The designers of the American health system have failed to recognize the individual and the family as the dominant component in the treatment of most common health problems.

They have not adequately provided information and education to those afflicted with specific health problems, nor have they encouraged patients to seek out such information.

They have discriminately disenfranchised the afflicted of their rights to privacy, personal dignity, and human status.

They have provided pecuniary incentives for the unwarranted institutionalization of the afflicted.
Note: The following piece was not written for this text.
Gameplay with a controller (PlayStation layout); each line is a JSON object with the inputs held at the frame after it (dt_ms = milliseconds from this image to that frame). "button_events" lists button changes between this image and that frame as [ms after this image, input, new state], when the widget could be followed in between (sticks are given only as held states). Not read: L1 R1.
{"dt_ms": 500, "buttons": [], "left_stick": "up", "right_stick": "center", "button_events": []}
They have created an unwarranted and hazardous degree of reliance on chemicals to alter normal body conditions, thus unwillingly encouraging many forms of drug abuse.

They have failed to assure continuity of care among professionals and have inhibited the individual from assuring such continuity for himself.

They have fostered crisis intervention in health problems by neglecting emphasis on prevention and early detection of disease.

They have stripped from the people much of that basic health responsibility necessary to motivate change in their own eating, smoking, and exercise behavior.
In every stage of these neglects the basic resources for their dissolution have been present in the people themselves. A health system, which has continually ignored these neglects and resources, is unfit to provide health services.

We therefore, the citizens of the United States of America, appealing to the Supreme Judge of the world for the rectitude of our intentions, do solemnly publish and declare that the primary and ultimate responsibility for our health lies solely within each free person, that it is not bound by dependency to the health professions and that the health care system must now be altered to allow that responsibility to be fulfilled.

And for the support of this declaration, with a firm reliance on the protection of divine Providence, we initially pledge to each other, our sacred honor, our dignity, and our health.